Great Bow Yard, Langport, Somerset
Ecos Homes is the development subsidiary of the Ecos Trust, established in 2000 ‘to make sustainable construction the norm, rather than the exception, by 2010'. To demonstrate the principles of sustainable construction, a decision was made to build a not-for-profit sustainable development in which social and environmental values were as important as economic values.
The site, at Great Bow Yard, Langport, Somerset, was bought on the open market in 2003. A lengthy design process followed and work started on site in autumn 2004. Both the site and the brief presented many obstacles. The site, a historic wharf on the river Parrett next to a Grade II-listed warehouse, had been used by a company that manufactured lubricants and was classified as contaminated, it contained a badgers' sett, which had to be moved, and a deep layer of peat lay just below the surface of the ground, requiring piling to be carried out before building work started. At the start of the development the Trust set out a number of basic aims for the development: to minimise energy consumption for building materials, the construction process and end use of the building, to use recycled or sustainable materials, to create a positive local impact, to reduce water use and to design ‘healthy' buildings.
The development has a mix of housing types - flats, townhouses and 3- and 4-bedroom houses - integrated within two terraces. The North Wing terrace - comprising five three-storey 3- and 4-bedroom houses - is orientated to allow living/dining rooms, ‘sun spaces' and gardens to take advantage of solar gain from the glazed southern aspect. The main bedroom on the first floor has balcony access to the sun space and on the second floor there are two more bedrooms. The main entrance is on the north side, through a single-storey porch, with car parking at the rear of the site. Rainwater harvesting systems are installed on all dwellings; tanks located on the porch roof direct rainwater into wc cisterns for flushing. Heating is by means of highly efficient gas condensing boilers, backed up with solar water heaters.
The East Wing terrace, three-storeys high, consists of three townhouses and four flats. The town houses are designed with living space and kitchen on the top floor, with generous rooflights and views out over the river from glazed doors and a balcony. The ground floor houses an integral garage and a study/bedroom; the first floor has a master bedroom, also with balcony, a smaller bedroom and bathroom. The town houses are fitted with photovoltaic panels. An ecological landscaping scheme is planted between the two wings and alongside the river.

Record extracts:

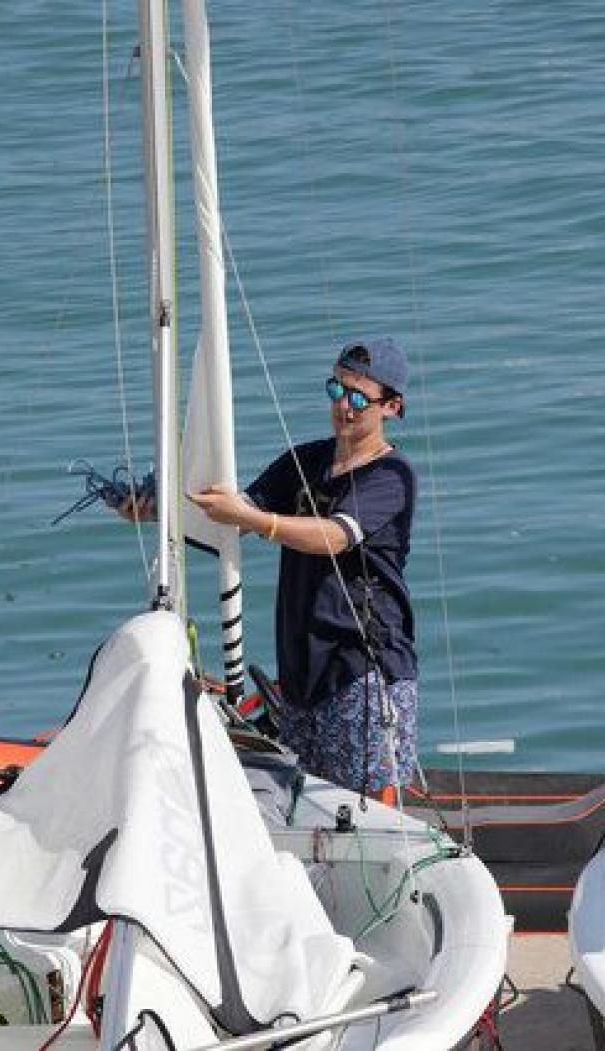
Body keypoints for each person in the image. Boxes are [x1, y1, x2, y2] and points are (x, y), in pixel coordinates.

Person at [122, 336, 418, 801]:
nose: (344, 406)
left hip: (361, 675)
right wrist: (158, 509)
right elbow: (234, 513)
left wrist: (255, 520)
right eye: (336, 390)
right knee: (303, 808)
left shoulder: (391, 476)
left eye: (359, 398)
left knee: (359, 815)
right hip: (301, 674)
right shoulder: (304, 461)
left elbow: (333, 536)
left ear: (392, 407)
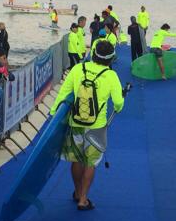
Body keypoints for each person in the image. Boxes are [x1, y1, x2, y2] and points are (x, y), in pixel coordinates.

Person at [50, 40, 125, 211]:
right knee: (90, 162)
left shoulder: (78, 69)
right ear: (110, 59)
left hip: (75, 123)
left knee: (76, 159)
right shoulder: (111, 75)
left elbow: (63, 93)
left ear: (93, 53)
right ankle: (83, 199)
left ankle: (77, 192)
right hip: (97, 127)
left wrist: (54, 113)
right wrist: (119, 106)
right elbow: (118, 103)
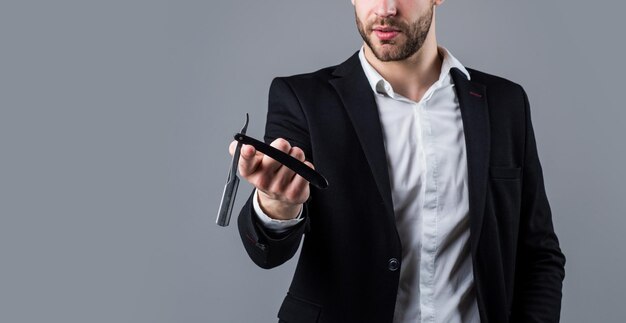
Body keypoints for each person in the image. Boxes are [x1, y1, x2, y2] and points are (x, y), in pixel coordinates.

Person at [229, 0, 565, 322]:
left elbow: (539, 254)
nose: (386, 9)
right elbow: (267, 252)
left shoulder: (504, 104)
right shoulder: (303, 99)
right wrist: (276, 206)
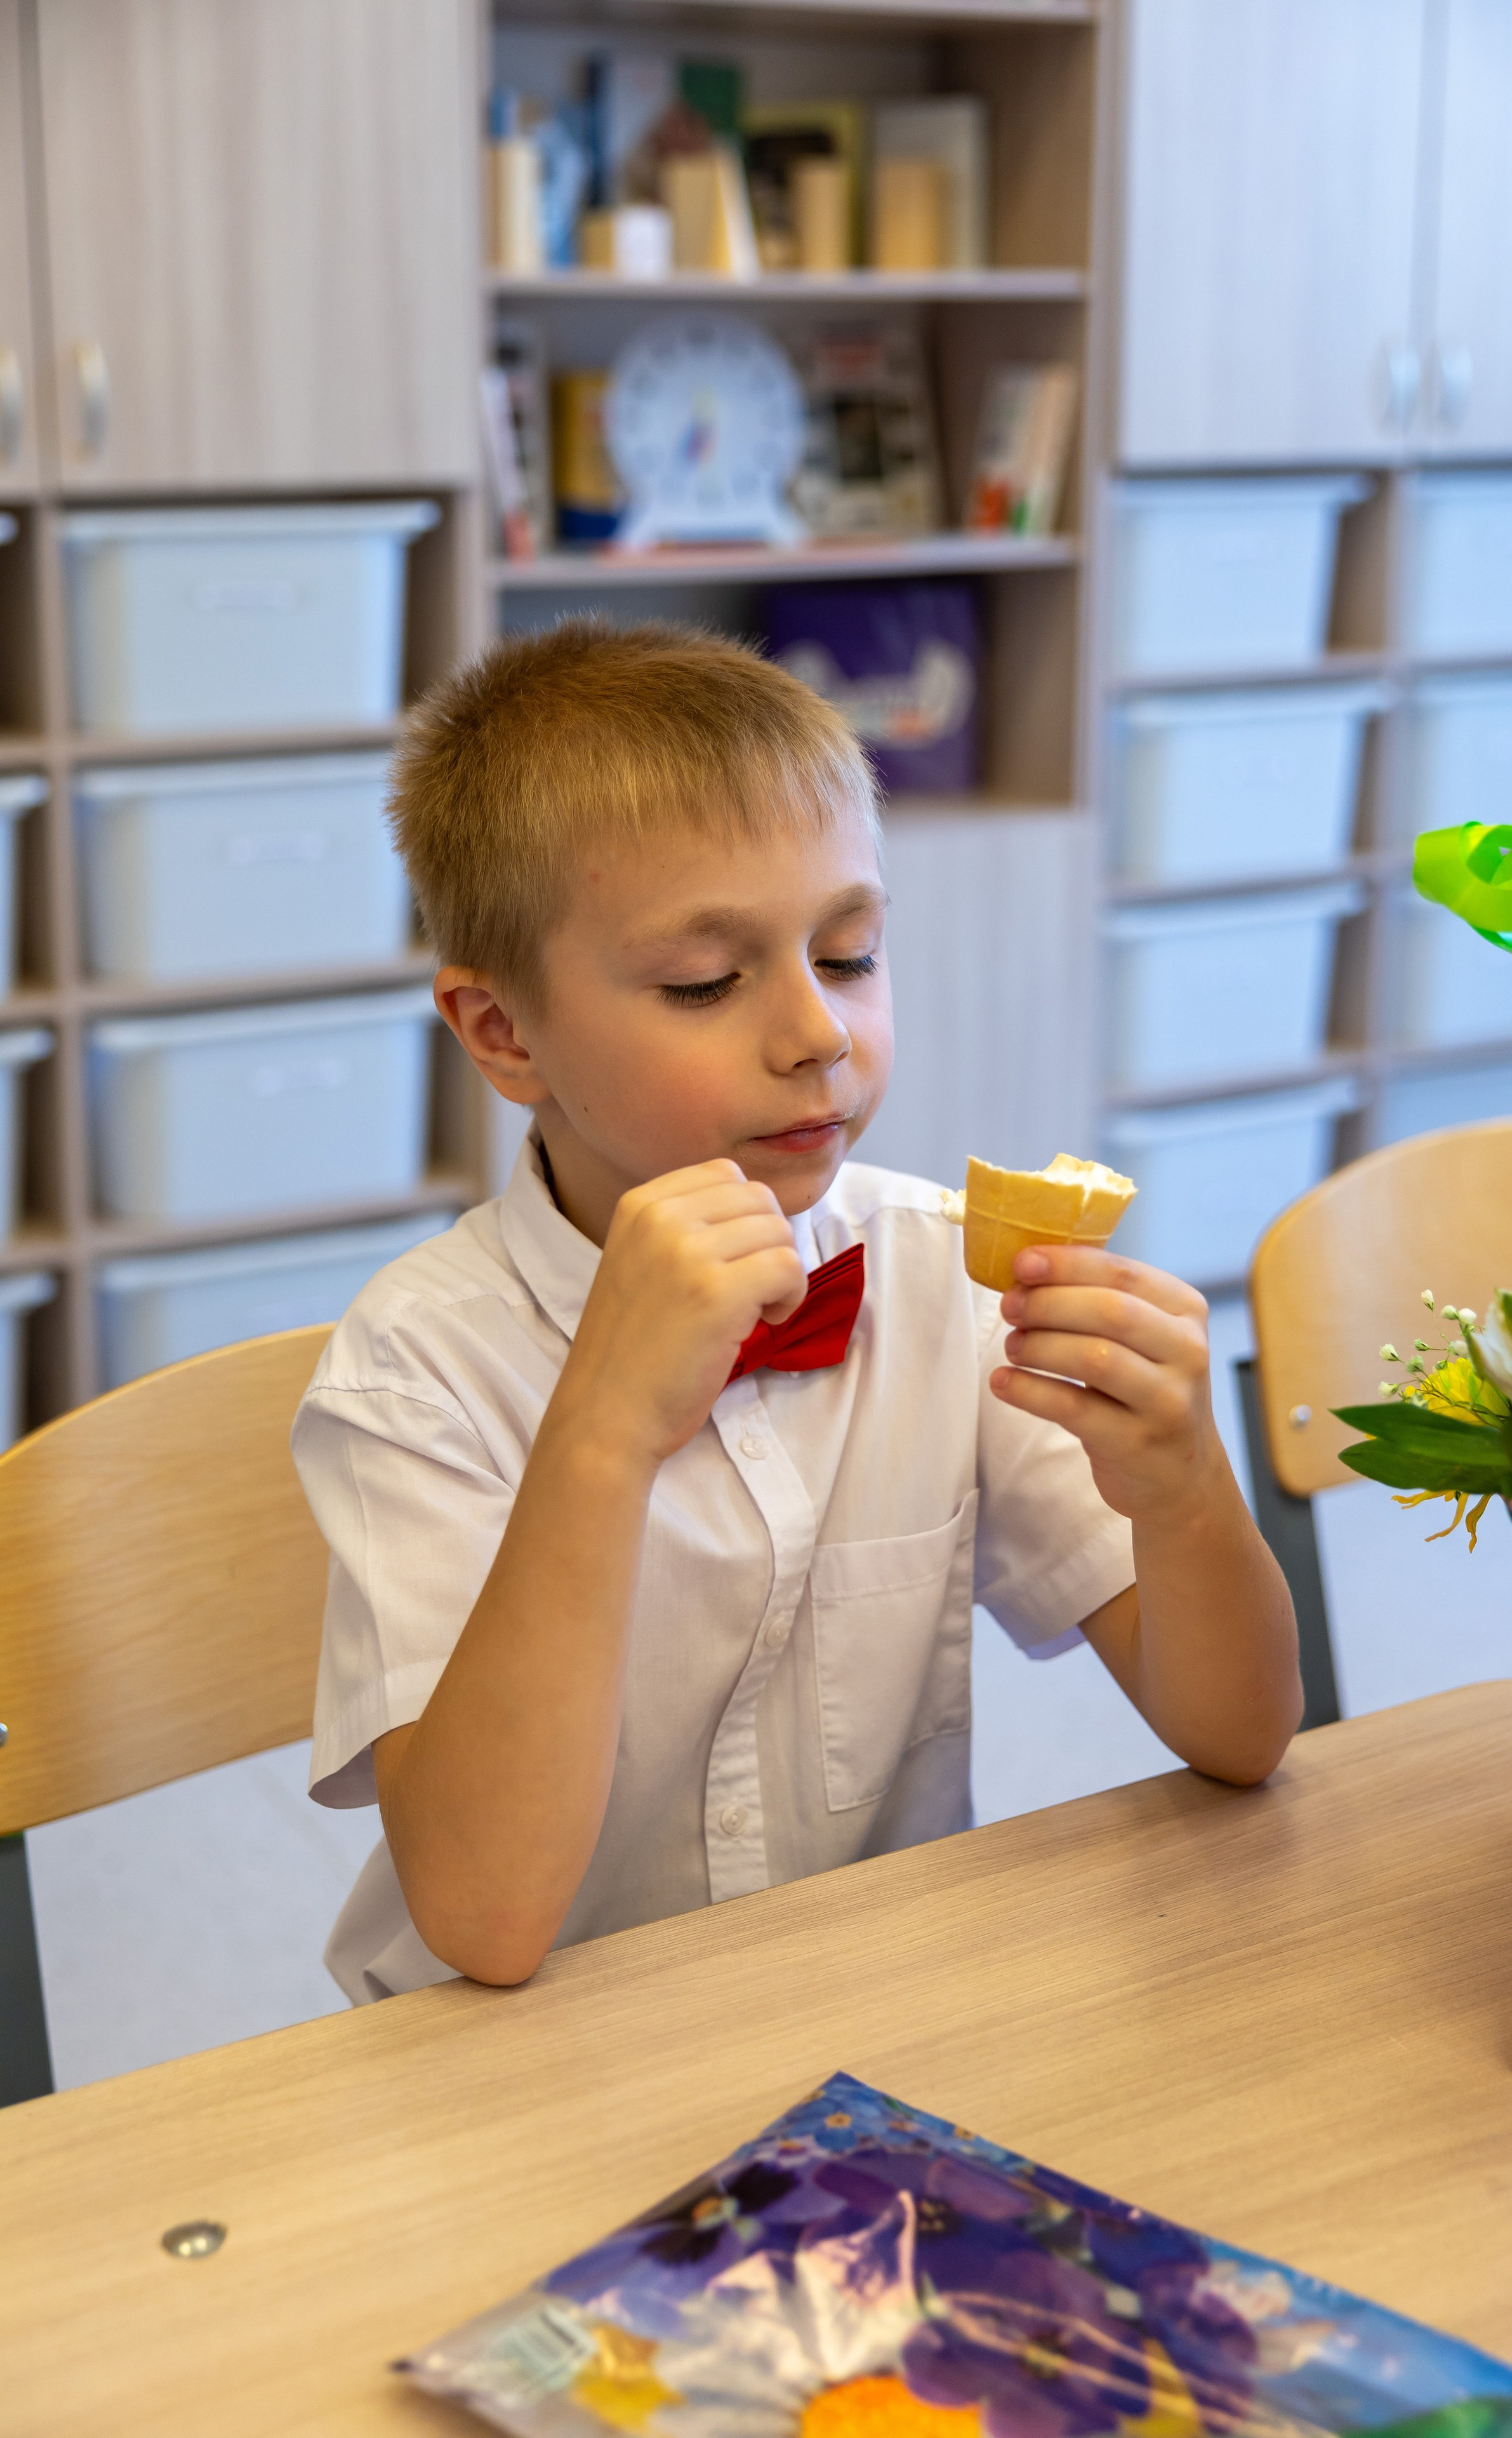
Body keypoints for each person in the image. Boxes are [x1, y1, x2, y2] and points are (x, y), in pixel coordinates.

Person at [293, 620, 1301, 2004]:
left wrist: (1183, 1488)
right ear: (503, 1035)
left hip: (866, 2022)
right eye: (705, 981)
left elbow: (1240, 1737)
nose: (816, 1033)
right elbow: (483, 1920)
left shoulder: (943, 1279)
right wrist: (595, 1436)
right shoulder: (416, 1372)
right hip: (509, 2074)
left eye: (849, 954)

...

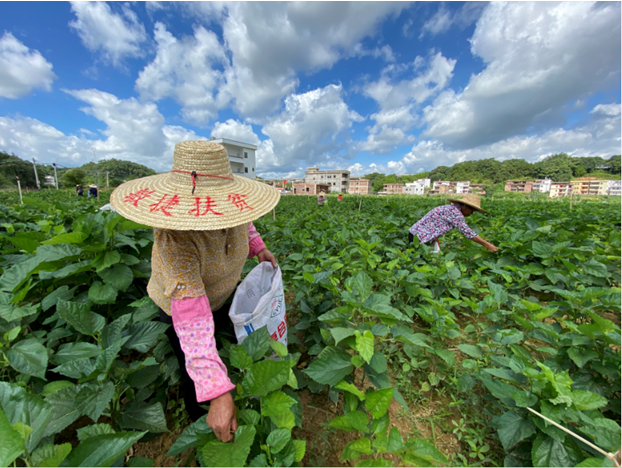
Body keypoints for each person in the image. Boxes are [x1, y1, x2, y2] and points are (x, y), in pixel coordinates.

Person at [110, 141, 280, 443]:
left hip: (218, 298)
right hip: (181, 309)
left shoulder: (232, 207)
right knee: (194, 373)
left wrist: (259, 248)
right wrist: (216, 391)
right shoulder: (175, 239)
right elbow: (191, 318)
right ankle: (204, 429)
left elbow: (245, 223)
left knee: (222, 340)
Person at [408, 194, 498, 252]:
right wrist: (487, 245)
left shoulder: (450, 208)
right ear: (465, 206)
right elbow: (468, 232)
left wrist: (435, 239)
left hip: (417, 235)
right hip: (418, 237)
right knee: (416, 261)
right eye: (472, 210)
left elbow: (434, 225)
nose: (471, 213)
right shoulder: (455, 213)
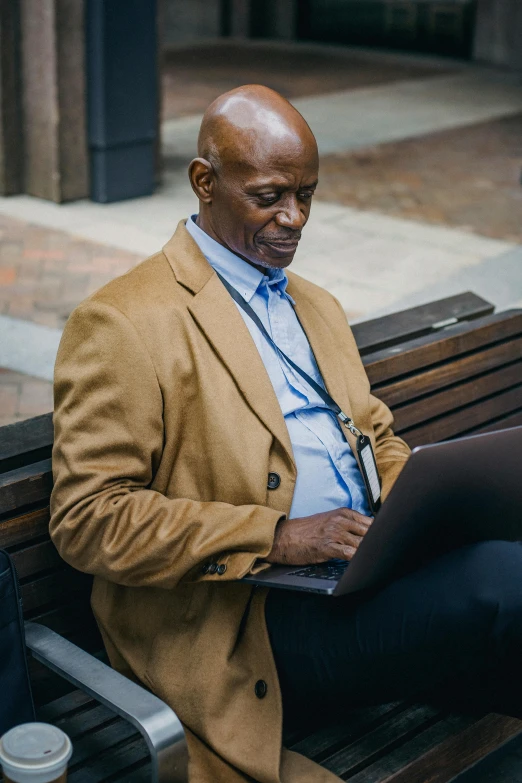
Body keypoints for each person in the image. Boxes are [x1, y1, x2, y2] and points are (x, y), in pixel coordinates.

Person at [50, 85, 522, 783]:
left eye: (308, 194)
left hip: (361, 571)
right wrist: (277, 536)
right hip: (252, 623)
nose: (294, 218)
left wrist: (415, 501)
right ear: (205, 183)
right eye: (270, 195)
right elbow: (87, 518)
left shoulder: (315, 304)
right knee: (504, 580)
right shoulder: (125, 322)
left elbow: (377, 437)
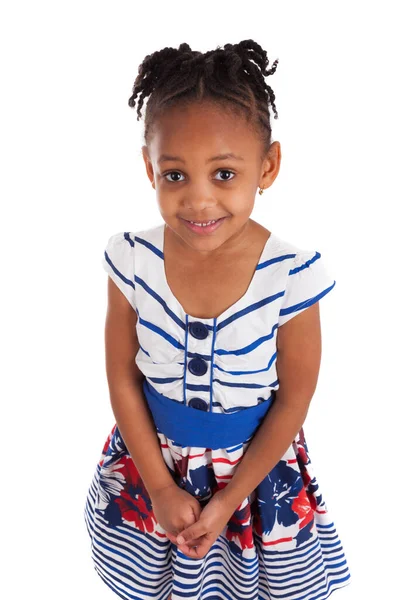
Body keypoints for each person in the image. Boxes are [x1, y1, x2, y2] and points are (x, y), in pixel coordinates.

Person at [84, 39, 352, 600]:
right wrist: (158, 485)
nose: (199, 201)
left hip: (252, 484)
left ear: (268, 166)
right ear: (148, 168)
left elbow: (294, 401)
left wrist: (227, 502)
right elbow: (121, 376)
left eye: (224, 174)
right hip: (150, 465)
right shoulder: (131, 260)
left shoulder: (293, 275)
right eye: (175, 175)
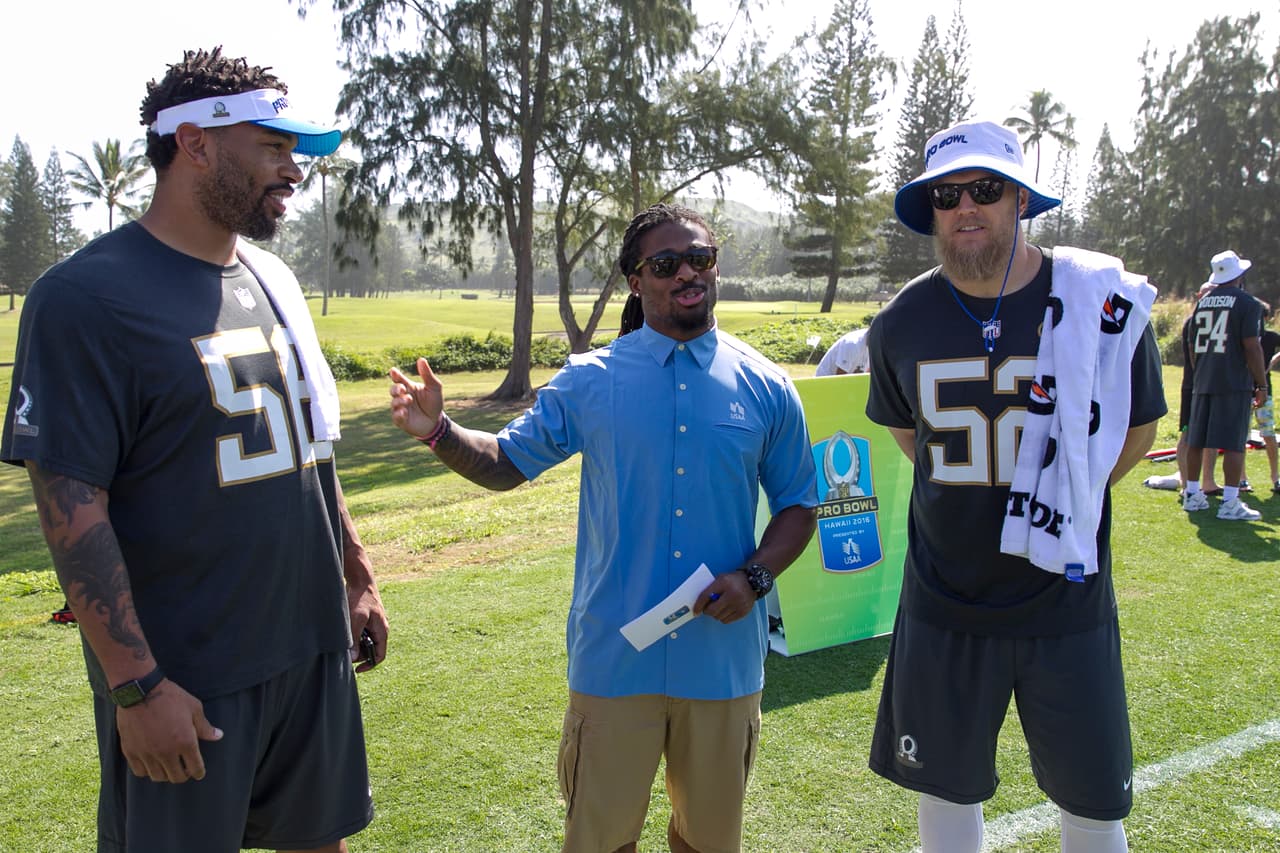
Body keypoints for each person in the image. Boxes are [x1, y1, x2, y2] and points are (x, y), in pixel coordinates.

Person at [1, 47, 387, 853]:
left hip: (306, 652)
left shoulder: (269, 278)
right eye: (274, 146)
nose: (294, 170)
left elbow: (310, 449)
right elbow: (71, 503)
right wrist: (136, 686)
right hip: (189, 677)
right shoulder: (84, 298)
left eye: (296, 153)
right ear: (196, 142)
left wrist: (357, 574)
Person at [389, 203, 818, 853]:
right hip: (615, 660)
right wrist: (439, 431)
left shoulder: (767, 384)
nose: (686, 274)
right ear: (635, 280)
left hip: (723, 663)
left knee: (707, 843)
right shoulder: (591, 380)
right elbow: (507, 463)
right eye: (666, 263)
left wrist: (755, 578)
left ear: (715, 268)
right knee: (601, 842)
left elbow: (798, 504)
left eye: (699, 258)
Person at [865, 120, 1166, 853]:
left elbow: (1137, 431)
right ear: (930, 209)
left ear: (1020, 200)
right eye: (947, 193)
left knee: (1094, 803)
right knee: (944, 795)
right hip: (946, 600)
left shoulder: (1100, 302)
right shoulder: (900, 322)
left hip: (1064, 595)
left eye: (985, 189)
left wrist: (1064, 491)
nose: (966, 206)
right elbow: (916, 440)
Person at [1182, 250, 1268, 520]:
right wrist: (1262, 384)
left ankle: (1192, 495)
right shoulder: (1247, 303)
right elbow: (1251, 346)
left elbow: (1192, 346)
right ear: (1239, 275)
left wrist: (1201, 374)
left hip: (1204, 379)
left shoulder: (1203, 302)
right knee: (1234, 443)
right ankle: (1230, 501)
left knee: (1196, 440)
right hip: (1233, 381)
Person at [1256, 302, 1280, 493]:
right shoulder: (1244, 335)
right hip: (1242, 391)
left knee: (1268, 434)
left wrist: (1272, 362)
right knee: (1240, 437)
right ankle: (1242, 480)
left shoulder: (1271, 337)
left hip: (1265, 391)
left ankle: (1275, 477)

Problem to solve: Transcribe the part of the Great Bow Yard text that begins at the words "The development has" and stops after the words "solar water heaters.". The records have no connection to the text on the Great Bow Yard development.

Task result:
The development has a mix of housing types - flats, townhouses and 3- and 4-bedroom houses - integrated within two terraces. The North Wing terrace - comprising five three-storey 3- and 4-bedroom houses - is orientated to allow living/dining rooms, ‘sun spaces' and gardens to take advantage of solar gain from the glazed southern aspect. The main bedroom on the first floor has balcony access to the sun space and on the second floor there are two more bedrooms. The main entrance is on the north side, through a single-storey porch, with car parking at the rear of the site. Rainwater harvesting systems are installed on all dwellings; tanks located on the porch roof direct rainwater into wc cisterns for flushing. Heating is by means of highly efficient gas condensing boilers, backed up with solar water heaters.